The Cadbury Code appears to have impacted and improved corporate governance in the UK and overseas, and its main features continue to be a prominent aspect of much more recent codes. Benefits enjoyed by board members engaging in insider trading due to access to price-sensitive information appear to have declined. Calls to increase the diversity of boards have been met with some success with respect to gender although this may be limited to particular industries.

William Forbes, Lynn Hodgkinson

6. Executive Remuneration

Concerns over levels and the nature of executive remuneration have been prominent in the press for the last decade. The ability for performance related pay to incentivise management has been questioned and, in particular, its tendency to encourage management to take risks has been considered one of the major causes of the financial crisis. This chapter examines recent research concerning these issues. The impact of recent legislation giving shareholders a binding vote on remuneration policy will be a fruitful area for research in the future.

William Forbes, Lynn Hodgkinson

7. Institutional Investors

Institutional shareholders are increasingly the voice of equity capital and it is the threat of them exiting a company’s shareholder register that disciplines management in their control of the corporation. An active market for corporate control, institutionalized via meetings/discussions between fund managers analysts and the senior management team of the corporation subject the board of executives of the corporation to constant interrogation of the viability of their (shareholder) value addition strategy. Recently John Kay has criticized institutional shareholders for their short-term obsession with shareholder wealth at the expense of longer term, investment-led, corporate success.

William Forbes, Lynn Hodgkinson

8. The Market for Corporate Control

Bidders and targets in cross-border mergers, in both financial and non-financial industries, appear to perform better than purely in domestic takeovers although this may be due to differences in the bidders’ and targets’ corporate governance regimes. Research findings are, as yet, mixed as to whether private equity financed takeovers earn significant returns on exit. The impact of recent reforms to UK legislation concerning competition rules are yet to be fully understood but whilst it appears to have enabled anti-trust actions to be taken more quickly, some consider the reforms intrusive whilst others consider the reforms are insufficient.

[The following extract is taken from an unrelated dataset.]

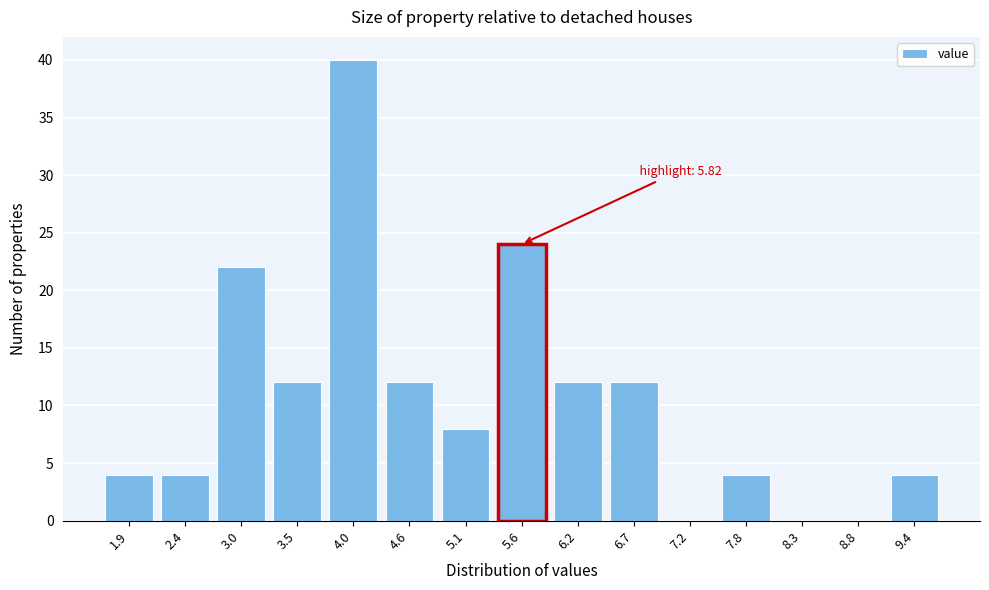

Reading left to right, transcribe all the data shown in this chart.

1.9=4	2.4=4	3.0=22	3.5=12	4.0=40	4.6=12	5.1=8	5.6=24	6.2=12	6.7=12	7.2=0	7.8=4	8.3=0	8.8=0	9.4=4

William Forbes, Lynn Hodgkinson

9. Future Directions

This chapter discusses briefly some unresolved problems we anticipate will loom large in future corporate governance research. Firstly we ask is the UK an optimal, or even a desirable, size of democratic state on which to design a system of corporate governance? Here the EU “in/out” referendum slated for 2017 will resolve much uncertainty. Secondly we point to the role and rights of whistle-blowers in exposing and thus righting poor governance. Such actions often arise either from selfless actions or personal ambition/spite. We ask if a more systematic framework of whistle-blower enabling leglisation is now necessary. We also suggest the following may be fruitful areas for future research: the impact of a binding vote on executive pay; the success of calls for increased board diversity and the further evaluation of private equity buyouts and exits.